++++ Source data

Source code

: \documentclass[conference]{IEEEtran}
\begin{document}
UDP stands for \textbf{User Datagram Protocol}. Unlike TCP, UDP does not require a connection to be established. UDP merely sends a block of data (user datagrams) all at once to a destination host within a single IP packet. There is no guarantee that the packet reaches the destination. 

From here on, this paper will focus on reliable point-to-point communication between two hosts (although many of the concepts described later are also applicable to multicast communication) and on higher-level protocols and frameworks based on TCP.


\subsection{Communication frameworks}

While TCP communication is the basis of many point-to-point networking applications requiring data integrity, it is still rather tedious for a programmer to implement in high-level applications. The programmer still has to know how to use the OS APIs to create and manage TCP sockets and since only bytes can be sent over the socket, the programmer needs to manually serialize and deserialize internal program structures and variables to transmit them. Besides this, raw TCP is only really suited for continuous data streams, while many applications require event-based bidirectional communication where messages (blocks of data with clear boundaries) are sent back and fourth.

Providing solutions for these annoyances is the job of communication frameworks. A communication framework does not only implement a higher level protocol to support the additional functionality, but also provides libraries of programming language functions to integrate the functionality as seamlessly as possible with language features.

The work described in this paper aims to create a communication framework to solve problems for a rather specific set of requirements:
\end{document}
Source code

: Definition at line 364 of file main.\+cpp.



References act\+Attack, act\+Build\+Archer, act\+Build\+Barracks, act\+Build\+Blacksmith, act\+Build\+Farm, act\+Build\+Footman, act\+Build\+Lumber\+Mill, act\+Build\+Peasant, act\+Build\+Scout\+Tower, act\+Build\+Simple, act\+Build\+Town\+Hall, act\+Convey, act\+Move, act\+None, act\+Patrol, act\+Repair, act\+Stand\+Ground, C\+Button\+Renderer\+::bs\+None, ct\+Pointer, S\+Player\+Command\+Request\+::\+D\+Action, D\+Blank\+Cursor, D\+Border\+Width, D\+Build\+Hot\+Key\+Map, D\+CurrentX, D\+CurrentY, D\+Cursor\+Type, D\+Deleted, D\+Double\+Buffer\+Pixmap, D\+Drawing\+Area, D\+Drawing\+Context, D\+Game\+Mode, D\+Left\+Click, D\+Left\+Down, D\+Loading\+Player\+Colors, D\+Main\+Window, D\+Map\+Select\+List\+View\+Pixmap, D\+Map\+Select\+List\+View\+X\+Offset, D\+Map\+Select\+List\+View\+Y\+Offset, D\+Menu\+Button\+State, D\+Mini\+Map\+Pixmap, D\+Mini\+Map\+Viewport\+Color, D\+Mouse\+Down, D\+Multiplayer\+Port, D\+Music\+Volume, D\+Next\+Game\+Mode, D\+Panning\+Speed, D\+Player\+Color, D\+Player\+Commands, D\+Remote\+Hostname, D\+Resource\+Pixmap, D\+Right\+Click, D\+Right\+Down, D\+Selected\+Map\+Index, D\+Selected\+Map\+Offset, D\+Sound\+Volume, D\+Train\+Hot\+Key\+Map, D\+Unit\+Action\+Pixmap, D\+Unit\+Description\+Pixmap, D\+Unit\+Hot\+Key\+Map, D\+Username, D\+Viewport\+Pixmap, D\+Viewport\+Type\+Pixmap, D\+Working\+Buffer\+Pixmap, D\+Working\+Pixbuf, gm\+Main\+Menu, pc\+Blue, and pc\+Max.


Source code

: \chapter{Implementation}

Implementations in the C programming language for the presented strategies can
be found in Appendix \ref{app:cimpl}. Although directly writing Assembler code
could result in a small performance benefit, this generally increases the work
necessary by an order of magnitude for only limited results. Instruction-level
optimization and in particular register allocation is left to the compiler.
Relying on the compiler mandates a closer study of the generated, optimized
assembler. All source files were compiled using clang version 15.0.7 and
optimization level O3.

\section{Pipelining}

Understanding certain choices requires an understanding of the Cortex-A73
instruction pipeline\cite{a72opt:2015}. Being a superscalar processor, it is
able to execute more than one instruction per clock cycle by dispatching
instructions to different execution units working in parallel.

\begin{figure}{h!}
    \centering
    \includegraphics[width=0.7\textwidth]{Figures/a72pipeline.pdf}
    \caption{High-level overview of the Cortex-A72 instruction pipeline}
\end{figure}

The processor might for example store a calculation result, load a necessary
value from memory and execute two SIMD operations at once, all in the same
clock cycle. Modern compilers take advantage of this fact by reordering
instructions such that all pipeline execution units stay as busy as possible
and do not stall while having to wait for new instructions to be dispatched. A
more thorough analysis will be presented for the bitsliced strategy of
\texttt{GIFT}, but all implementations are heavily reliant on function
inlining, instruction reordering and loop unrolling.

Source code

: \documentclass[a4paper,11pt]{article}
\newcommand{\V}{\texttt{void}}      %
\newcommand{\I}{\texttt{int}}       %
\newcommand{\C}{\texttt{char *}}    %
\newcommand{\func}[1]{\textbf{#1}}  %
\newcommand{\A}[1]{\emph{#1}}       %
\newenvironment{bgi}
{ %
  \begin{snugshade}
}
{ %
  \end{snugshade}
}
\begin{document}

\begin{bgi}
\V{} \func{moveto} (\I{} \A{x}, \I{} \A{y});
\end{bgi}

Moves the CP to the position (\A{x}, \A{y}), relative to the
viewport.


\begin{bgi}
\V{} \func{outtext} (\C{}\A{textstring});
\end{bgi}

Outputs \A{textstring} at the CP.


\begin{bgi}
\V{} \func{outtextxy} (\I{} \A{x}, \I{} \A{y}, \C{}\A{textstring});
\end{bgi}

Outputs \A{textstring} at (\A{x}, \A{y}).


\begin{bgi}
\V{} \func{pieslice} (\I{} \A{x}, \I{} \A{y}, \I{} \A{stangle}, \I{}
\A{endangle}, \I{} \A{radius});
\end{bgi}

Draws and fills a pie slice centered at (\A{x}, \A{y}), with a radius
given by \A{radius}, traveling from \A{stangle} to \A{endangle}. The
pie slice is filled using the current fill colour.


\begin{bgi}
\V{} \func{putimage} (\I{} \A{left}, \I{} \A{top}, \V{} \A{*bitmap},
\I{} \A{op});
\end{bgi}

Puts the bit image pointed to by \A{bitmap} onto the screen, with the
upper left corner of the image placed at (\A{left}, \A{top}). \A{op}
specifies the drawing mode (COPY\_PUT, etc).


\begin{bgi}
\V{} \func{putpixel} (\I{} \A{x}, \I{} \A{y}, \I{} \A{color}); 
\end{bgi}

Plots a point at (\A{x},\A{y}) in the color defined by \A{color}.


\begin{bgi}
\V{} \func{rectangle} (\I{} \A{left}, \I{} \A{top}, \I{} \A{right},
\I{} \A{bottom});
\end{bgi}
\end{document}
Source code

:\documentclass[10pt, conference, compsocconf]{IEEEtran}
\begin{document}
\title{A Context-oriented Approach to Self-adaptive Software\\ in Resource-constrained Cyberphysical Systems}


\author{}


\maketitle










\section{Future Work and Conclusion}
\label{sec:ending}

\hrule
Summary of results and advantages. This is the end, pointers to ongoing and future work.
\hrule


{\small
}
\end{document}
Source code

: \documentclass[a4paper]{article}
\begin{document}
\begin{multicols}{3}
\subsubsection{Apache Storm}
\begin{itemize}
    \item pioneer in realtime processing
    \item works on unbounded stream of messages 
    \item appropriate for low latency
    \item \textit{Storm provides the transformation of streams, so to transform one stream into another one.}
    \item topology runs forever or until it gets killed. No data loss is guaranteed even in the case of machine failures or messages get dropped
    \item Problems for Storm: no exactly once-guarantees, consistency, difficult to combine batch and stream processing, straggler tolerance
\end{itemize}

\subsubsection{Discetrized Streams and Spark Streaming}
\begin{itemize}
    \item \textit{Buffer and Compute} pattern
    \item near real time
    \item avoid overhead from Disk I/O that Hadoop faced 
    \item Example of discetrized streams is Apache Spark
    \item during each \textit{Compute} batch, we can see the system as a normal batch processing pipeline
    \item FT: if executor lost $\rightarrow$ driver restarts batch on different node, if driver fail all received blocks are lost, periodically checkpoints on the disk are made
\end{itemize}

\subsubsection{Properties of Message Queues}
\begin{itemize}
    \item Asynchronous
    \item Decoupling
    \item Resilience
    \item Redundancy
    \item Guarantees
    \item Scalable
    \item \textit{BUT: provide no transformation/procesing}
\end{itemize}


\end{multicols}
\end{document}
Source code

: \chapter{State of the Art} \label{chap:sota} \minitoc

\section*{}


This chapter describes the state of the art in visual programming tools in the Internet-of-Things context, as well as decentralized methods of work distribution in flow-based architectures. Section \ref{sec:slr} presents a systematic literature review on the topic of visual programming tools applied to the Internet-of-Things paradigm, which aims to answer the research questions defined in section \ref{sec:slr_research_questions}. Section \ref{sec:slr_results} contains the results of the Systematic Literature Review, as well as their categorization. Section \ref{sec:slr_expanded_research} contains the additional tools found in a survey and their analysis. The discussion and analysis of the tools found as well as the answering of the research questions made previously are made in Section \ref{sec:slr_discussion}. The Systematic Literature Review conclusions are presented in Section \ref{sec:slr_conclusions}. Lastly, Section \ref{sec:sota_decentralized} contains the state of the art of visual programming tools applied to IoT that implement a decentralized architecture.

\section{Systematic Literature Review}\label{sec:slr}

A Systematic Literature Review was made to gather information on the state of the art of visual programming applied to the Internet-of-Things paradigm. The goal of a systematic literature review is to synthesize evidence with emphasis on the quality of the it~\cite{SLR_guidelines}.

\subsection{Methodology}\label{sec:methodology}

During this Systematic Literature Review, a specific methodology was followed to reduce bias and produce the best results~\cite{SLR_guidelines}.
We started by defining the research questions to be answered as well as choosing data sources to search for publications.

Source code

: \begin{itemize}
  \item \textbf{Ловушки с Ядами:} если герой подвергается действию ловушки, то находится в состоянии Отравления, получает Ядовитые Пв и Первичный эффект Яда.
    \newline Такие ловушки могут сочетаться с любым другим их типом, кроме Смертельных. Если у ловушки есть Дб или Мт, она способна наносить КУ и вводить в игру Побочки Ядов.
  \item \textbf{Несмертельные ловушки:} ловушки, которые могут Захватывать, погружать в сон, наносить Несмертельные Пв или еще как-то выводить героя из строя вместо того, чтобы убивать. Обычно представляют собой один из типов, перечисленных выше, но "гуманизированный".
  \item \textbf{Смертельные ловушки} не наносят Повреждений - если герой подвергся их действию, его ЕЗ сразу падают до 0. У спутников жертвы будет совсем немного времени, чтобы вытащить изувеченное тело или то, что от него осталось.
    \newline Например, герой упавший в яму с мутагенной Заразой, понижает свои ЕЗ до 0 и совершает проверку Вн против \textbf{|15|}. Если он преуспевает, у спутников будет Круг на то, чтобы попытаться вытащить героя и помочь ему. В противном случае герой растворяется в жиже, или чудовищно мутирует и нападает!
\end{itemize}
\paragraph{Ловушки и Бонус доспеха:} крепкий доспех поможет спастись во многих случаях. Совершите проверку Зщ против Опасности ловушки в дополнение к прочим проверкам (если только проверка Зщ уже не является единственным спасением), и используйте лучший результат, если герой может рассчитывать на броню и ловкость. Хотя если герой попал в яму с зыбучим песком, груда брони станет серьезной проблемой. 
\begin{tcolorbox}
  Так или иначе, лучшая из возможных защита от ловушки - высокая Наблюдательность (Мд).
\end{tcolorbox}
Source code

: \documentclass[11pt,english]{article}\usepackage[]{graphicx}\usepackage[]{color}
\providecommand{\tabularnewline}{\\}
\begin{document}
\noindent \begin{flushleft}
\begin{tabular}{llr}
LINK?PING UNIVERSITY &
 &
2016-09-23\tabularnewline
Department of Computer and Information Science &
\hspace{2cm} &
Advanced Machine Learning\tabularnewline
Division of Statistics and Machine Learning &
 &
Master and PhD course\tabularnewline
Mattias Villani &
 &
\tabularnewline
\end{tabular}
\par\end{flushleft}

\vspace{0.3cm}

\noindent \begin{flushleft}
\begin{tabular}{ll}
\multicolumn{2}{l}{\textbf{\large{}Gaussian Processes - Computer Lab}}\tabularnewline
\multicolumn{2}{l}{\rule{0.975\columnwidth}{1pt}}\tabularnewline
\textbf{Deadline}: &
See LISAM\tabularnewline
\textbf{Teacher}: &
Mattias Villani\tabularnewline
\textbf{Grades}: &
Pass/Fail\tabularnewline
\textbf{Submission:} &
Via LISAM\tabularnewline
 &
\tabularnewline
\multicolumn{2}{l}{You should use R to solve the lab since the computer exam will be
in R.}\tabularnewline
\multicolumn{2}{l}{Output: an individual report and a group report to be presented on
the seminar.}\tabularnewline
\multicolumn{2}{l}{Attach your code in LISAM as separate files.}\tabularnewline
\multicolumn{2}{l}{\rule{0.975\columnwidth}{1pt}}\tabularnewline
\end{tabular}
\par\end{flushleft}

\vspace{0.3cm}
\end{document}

++++++++

Work to complete: What lines in the material above contain the word "documentclass"? Copy them out.

Task result:
: \documentclass[conference]{IEEEtran}
: \documentclass[a4paper,11pt]{article}
:\documentclass[10pt, conference, compsocconf]{IEEEtran}
: \documentclass[a4paper]{article}
: \documentclass[11pt,english]{article}\usepackage[]{graphicx}\usepackage[]{color}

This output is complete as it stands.